Although not entirely clear, it appears from the testimony of the other witnesses that it was Williams who was with Sheppard, not Donnise Adkins. Later testimony established that Adkins also prostituted for Watson and may have been arrested the same day, but not with Sheppard and Williams.
{¶ 9} Detective Michael Duller testified that as a vice detective, he primarily investigated crimes relating to "narcotics * * *, prostitution, gambling, and liquor incidents." On February 27, 2006, he stated that he was in plain clothes, but his job was to assist "in the takedown or arrest." Detective Eberhardt radioed him and other officers that he had seen two females lingering in front of the building on Madison. Detective Duller then assisted with the arrest of the women.
Again, the testimony is not clear. Detective Duller stated that he took part in arresting Adkins, whom he said was picked up by Detective Eberhardt. He then stated that 25 minutes later, Detective John Schroeder had picked up Williams and Sheppard. It is clear though that the three women were all connected to Watson and were all arrested apparently within 30 minutes of each other in a "sting" operation.
{¶ 10} Detective Duller testified that he obtained a written statement from Roupe and another officer obtained a written statement from Sheppard. He explained that they found Roupe in the apartment, and she was "taken into custody for purposes of the continuation of the investigation." Watson was not at the apartment, but he was named as a suspect that same day.
{¶ 11} Detective Duller agreed on cross-examination that Roupe did not appear frightened, nor did he see her exchange money or see her "doing any kind of prostitution." He stated that based on statements "that were taken" by Sheppard and Roupe, the officers discovered that Watson was allegedly forcing them to prostitute.
{¶ 12} Roupe testified that her date of birth was October 5, 1980. She lived with Watson for a year and a half throughout 2005 and 2006. She stated that Williams and Sheppard also lived there for a period of time. She prostituted the entire time she lived with Watson, every day for about four or five hours a day. She stated that she would give her earnings to Watson. She further testified that she did not have another job, and Watson "supported [them]," meaning her, Williams, and Sheppard.
--------------------------------
WORK TO COMPLETE: Extend the summary of the trial testimony past its last sentence.

DATA UNDER STUDY:
--------------------------------
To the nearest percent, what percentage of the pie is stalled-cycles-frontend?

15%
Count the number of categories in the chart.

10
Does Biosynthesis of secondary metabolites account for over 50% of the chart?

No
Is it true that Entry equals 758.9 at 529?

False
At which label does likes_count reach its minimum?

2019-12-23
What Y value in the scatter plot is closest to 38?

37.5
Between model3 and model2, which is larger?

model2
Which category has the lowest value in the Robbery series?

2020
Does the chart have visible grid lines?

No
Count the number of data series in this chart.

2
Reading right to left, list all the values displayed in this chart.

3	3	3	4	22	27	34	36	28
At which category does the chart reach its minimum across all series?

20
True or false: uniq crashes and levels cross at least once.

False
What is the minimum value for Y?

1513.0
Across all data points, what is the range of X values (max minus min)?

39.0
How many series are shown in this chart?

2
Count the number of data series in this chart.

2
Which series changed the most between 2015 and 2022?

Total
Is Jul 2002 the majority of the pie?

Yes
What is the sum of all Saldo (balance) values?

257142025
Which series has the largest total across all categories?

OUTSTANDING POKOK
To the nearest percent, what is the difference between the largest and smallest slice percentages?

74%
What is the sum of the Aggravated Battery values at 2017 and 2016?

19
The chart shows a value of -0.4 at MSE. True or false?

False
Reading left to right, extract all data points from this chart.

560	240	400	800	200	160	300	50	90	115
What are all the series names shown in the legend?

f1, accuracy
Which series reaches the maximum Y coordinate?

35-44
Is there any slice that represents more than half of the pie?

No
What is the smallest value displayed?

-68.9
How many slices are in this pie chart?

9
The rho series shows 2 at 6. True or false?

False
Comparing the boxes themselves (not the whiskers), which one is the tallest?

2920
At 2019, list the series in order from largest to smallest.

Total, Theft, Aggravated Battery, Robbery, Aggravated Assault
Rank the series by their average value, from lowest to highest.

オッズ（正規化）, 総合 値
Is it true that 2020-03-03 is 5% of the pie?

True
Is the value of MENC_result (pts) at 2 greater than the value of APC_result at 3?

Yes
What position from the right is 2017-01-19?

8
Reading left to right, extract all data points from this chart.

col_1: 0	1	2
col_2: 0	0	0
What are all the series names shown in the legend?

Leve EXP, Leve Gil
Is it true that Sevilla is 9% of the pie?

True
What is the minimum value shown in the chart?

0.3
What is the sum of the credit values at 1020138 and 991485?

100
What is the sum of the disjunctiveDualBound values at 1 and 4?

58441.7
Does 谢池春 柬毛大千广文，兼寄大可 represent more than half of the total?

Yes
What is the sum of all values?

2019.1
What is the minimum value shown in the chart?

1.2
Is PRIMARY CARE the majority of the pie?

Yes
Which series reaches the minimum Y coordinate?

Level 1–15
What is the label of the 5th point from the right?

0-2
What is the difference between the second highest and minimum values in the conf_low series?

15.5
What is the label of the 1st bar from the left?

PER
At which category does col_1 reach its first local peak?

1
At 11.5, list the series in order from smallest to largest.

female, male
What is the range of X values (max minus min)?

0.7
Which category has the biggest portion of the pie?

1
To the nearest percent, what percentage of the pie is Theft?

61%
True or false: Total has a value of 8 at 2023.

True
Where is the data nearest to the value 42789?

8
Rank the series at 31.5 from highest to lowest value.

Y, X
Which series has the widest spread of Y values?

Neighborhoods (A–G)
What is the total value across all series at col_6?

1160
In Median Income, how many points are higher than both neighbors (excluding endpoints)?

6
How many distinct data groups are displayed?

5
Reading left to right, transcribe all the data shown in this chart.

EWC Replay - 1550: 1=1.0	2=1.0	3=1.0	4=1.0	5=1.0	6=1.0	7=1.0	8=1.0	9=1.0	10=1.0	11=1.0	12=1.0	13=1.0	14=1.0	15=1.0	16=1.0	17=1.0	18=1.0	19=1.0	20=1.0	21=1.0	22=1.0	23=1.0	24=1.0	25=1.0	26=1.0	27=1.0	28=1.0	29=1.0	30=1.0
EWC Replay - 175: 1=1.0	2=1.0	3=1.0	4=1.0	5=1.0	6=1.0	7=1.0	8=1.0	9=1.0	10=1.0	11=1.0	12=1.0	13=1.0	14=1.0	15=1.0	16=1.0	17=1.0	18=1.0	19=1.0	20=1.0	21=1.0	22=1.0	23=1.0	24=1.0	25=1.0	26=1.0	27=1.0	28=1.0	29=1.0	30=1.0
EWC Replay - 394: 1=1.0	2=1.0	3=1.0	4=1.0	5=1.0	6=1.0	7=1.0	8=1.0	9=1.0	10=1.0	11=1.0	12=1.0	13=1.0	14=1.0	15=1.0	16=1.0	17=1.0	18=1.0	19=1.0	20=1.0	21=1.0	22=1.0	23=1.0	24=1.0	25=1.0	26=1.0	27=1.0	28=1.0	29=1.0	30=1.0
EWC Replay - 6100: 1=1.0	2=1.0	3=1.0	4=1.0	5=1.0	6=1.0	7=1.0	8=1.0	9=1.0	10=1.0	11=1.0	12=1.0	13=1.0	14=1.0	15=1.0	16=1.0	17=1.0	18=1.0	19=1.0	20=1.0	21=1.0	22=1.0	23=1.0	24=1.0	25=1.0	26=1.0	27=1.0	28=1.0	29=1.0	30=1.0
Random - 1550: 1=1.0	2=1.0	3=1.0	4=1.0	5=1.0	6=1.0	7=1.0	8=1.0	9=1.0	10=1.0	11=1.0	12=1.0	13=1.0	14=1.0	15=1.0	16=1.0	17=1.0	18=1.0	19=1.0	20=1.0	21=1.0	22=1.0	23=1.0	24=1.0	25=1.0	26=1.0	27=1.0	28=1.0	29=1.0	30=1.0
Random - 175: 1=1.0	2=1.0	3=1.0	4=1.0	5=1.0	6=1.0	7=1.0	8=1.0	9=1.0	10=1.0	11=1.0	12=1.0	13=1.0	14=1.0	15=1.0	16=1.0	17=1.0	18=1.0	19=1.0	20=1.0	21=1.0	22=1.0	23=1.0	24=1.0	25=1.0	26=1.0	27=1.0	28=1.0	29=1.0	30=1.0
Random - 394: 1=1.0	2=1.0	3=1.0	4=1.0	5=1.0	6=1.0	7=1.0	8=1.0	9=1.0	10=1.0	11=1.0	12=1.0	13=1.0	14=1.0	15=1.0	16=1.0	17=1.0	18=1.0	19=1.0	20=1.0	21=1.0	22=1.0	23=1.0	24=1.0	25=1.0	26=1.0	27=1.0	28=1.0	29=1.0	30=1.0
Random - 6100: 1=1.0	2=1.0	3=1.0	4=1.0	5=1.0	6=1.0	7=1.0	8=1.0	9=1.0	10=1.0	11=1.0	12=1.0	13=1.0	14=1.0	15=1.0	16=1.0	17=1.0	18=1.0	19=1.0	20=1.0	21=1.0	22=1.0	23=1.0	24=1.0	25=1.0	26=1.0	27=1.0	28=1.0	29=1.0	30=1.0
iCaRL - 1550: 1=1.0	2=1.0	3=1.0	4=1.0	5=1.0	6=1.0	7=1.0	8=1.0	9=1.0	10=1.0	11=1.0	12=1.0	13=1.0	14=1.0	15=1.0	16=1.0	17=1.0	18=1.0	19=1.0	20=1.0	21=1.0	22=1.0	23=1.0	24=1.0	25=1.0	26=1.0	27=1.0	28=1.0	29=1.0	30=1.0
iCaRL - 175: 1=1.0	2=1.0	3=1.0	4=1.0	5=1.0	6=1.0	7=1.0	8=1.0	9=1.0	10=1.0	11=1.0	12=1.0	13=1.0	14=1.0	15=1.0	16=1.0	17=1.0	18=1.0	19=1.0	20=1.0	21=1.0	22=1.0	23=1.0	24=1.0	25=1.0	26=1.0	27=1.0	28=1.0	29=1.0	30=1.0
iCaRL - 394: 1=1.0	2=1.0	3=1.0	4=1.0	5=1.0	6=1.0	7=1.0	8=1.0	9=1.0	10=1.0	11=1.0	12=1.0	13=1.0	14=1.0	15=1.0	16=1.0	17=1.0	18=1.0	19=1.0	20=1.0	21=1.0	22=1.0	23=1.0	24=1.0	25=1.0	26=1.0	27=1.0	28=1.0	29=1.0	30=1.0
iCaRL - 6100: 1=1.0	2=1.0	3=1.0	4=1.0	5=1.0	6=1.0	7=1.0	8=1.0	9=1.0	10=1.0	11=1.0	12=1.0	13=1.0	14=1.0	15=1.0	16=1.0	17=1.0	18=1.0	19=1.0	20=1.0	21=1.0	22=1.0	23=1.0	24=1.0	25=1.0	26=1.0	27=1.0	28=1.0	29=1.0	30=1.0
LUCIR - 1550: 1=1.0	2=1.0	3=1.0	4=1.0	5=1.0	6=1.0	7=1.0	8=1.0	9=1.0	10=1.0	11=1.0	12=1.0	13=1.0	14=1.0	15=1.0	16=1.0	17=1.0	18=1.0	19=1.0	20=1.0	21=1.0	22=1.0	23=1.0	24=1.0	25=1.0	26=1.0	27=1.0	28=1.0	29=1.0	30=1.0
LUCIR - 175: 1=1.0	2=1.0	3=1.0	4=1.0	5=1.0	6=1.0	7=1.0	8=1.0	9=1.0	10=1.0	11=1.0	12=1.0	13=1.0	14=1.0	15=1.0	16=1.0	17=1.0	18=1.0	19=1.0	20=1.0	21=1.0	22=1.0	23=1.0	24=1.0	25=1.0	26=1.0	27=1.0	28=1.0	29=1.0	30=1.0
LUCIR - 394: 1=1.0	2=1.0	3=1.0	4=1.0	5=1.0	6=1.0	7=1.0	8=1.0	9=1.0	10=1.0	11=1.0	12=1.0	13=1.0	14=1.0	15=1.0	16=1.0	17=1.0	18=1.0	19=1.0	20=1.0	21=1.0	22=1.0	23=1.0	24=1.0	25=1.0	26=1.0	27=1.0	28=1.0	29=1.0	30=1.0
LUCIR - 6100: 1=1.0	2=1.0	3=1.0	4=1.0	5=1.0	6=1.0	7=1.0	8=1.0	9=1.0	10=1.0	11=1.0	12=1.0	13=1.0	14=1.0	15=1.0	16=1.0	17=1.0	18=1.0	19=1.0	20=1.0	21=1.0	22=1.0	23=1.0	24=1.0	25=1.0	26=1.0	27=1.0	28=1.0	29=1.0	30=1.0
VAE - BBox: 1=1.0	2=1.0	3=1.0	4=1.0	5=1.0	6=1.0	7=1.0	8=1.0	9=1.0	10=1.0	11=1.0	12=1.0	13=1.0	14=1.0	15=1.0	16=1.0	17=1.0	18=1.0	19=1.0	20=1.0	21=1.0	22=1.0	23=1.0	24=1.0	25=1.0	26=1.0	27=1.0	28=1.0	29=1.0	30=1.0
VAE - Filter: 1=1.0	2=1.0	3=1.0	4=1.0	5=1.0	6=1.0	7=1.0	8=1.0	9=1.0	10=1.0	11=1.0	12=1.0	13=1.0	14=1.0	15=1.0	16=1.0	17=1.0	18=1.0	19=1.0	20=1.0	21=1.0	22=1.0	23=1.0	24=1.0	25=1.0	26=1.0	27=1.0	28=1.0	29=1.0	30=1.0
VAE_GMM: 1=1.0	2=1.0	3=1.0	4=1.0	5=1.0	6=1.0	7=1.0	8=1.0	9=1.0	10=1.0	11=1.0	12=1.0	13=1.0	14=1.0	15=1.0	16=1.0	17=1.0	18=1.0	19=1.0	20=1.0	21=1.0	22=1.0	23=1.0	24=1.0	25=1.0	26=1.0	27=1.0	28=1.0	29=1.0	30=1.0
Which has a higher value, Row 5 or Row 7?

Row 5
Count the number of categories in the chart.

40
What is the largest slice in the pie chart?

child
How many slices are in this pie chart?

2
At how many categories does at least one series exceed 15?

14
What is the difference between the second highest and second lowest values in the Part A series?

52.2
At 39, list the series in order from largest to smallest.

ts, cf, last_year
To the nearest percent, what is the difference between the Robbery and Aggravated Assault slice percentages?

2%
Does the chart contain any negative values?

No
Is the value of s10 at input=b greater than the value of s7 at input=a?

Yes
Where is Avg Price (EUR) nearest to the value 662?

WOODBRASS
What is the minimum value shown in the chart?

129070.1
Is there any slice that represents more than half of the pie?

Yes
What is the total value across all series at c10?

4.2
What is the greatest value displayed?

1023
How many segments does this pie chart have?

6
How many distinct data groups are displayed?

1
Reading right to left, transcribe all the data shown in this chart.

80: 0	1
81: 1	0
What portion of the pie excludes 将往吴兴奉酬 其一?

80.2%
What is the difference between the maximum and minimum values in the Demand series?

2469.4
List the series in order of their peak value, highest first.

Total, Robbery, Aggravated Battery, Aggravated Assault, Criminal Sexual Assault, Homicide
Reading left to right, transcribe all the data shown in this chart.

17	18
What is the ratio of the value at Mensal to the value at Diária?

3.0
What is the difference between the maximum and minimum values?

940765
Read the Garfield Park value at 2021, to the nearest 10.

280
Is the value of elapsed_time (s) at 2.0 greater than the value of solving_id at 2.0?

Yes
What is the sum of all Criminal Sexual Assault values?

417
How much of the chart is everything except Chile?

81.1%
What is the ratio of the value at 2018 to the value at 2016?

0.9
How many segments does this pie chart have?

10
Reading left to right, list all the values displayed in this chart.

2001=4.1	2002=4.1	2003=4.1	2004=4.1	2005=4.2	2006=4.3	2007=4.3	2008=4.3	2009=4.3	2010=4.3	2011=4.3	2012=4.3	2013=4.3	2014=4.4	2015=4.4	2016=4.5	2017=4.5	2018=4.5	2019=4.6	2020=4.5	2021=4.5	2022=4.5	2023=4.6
--------------------------------
TASK OUTPUT:
{¶ 13} According to Roupe, when the officers came to the apartment in February 2006, she gave them permission to search it. She also gave the officers a written statement at the police station. After she gave her statement (which is not in the record on appeal), she said that she continued to prostitute for approximately two more months. Roupe was not arrested at that time, but she did go to the police station, where she gave a statement.
{¶ 14} Roupe further testified that she met Watson in 2003. About a year after she met him, "he just asked her" if she would prostitute for him. She stated that she did not recall ever keeping the money for herself. When asked why she gave her earnings to Watson, she said, "[e]very time we came in he would ask us for the money and we gave it to him. The main things we needed he would go out and get it for us." When further asked why she did not keep the money, she replied, "[h]e would never allow us to keep any money."
{¶ 15} On cross-examination, Roupe agreed that Sheppard and Williams never received mail at the apartment on Madison Avenue. She stated that Williams worked "on her own as a prostitute."
{¶ 16} On redirect examination, Roupe clarified that during the six months Williams lived with them, Williams only prostituted for Watson.
{¶ 17} Upon further questioning by jurors, Roupe stated that "nothing would happen" if she did not give the money to Watson. She also testified that there were no repercussions from Watson "if the money was not given to him." Nor was she afraid of Watson. Contrary to her testimony on direct examination, Roupe told the jury that sometimes she "would hold back some money that [Watson] didn't know about."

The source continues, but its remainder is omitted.